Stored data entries
^^^^

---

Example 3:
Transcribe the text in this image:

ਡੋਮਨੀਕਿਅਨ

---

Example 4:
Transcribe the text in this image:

^^^^

■ Directions
Copy out all of the records, keeping every line identical.

■ Solution below
---

Example 3:
Transcribe the text in this image:

ਡੋਮਨੀਕਿਅਨ

---

Example 4:
Transcribe the text in this image:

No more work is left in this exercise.